The United States’ central bank independent of the government (or the Treasury) that has the following roles:

  1. Setting Interest Rates: The Federal Reserve has a significant influence over the interest rates in the U.S. economy. It can adjust the Federal Funds Rate to control inflation and stabilize the economy.

  2. Managing the Money Supply: The Fed controls the amount of money circulating in the economy through measures such as open market operations, reserve requirements for banks, and setting the discount rate [>=Federal Funds Rate].

  3. Regulating Financial Markets: It supervises and regulates banks to ensure they are safe and sound. It also monitors their impact on the financial system. (This is separate from the SEC)

  4. Acting as a Lender of Last Resort: In times of financial distress or crisis, the Federal Reserve provides funds to financially strained banks to prevent bankruptcy and protect the economy. (This causes problems of Too Big To Fail)

  5. Maintaining Financial Stability: The Fed works to maintain the stability of the financial system and contain systemic risk that may arise in financial markets.

  6. Providing Banking Services to Depository Institutions: These services include supplying the economy with fiat money (U.S. dollar), managing those finances, and processing payments.

  7. Conducting National Monetary Policy: The Fed works towards achieving maximum employment, stable prices, and moderate long-term interest rates in the U.S. economy.

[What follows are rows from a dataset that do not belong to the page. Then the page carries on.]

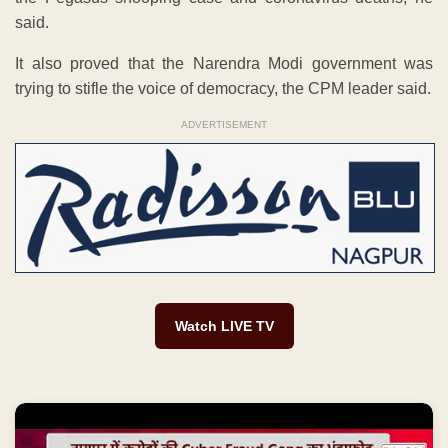
said.
It also proved that the Narendra Modi government was
trying to stifle the voice of democracy, the CPM leader said.
ADVERTISEMENT
Watch LIVE TV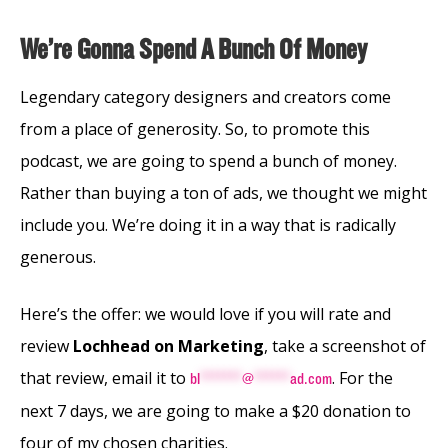
We’re Gonna Spend A Bunch Of Money
Legendary category designers and creators come
from a place of generosity. So, to promote this
podcast, we are going to spend a bunch of money.
Rather than buying a ton of ads, we thought we might
include you. We’re doing it in a way that is radically
generous.
Here’s the offer: we would love if you will rate and
review
Lochhead on Marketing
, take a screenshot of
that review, email it to
. For the
bl
*******
@
******
ad.com
next 7 days, we are going to make a $20 donation to
four of my chosen charities.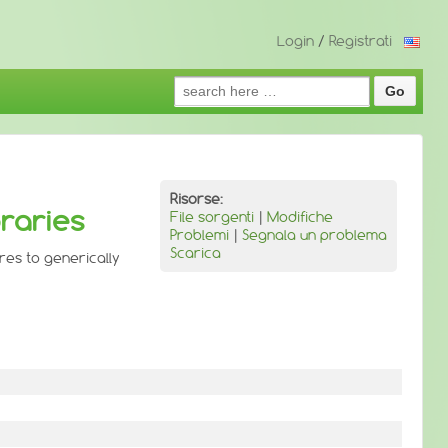
Login
/
Registrati
Search
for:
Risorse:
braries
File sorgenti
|
Modifiche
Problemi
|
Segnala un problema
Scarica
ures to generically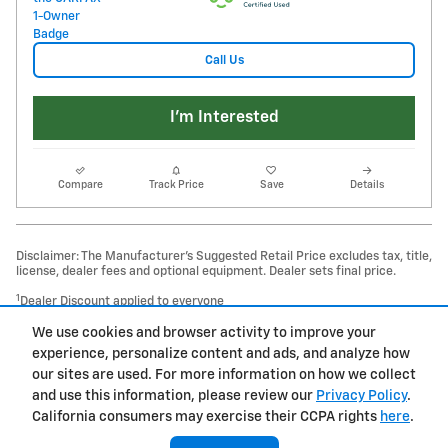
Call Us
I'm Interested
Compare
Track Price
Save
Details
Disclaimer: The Manufacturer’s Suggested Retail Price excludes tax, title,
license, dealer fees and optional equipment. Dealer sets final price.
1
Dealer Discount applied to everyone
We use cookies and browser activity to improve your
Privacy
experience, personalize content and ads, and analyze how
our sites are used. For more information on how we collect
and use this information, please review our
Privacy Policy
.
California consumers may exercise their CCPA rights
here
.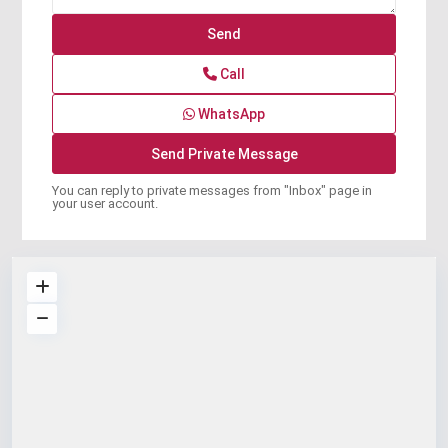
Call
WhatsApp
You can reply to private messages from "Inbox" page in
your user account.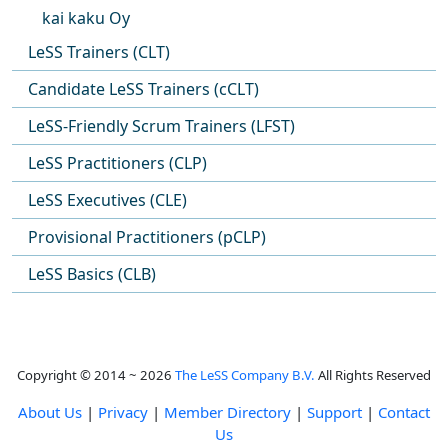
kai kaku Oy
LeSS Trainers (CLT)
Candidate LeSS Trainers (cCLT)
LeSS-Friendly Scrum Trainers (LFST)
LeSS Practitioners (CLP)
LeSS Executives (CLE)
Provisional Practitioners (pCLP)
LeSS Basics (CLB)
Copyright © 2014 ~ 2026
The LeSS Company B.V.
All Rights Reserved
About Us
|
Privacy
|
Member Directory
|
Support
|
Contact
Us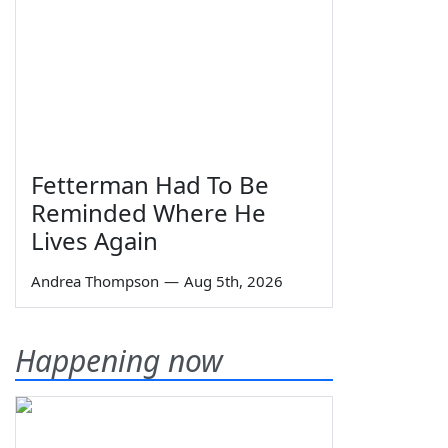
Fetterman Had To Be
Reminded Where He
Lives Again
Andrea Thompson
—
Aug 5th, 2026
Happening now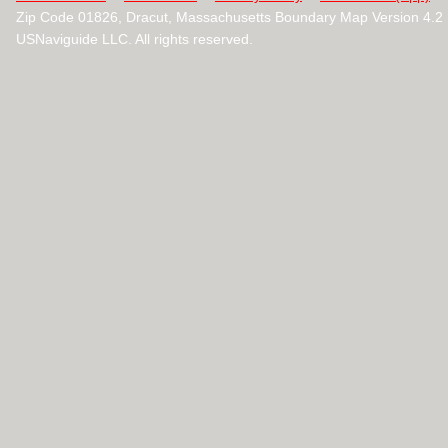
Zip Code 01826, Dracut, Massachusetts Boundary Map Version 4.
USNaviguide LLC. All rights reserved.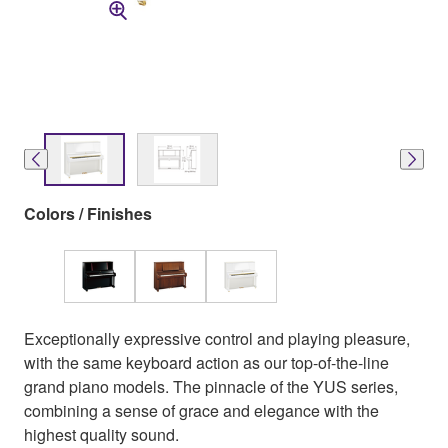
Colors / Finishes
Exceptionally expressive control and playing pleasure,
with the same keyboard action as our top-of-the-line
grand piano models. The pinnacle of the YUS series,
combining a sense of grace and elegance with the
highest quality sound.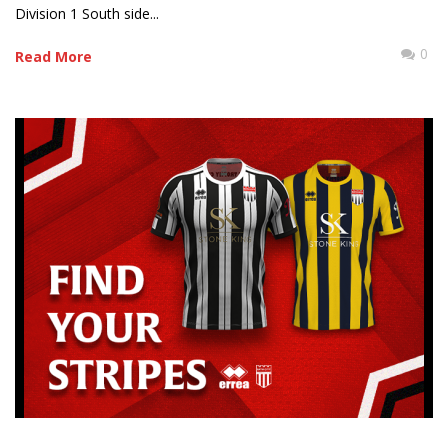
Division 1 South side...
0
Read More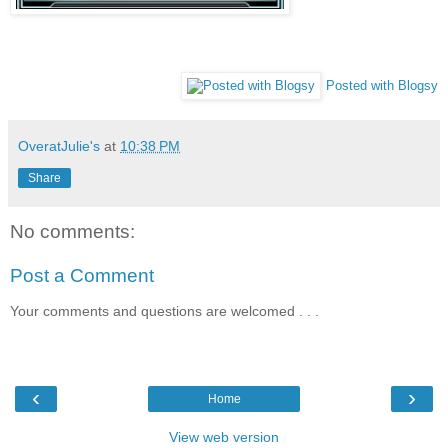
Posted with Blogsy
OveratJulie's
at
10:38 PM
Share
No comments:
Post a Comment
Your comments and questions are welcomed . . .
‹
›
Home
View web version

  8. Preventing Banking Panics: The Fed was initially created to prevent widespread panics in the banking sector. Today, it continues to act as a stabilizing force in the financial system.

  9. Promoting a Safe and Effective Payment System: The Federal reserve system also ensures the reliability of payment methods including checks, cash, and electronic transactions.

Keep in mind that these roles and responsibilities may evolve over time, and additional duties may be undertaken depending on economic and financial conditions.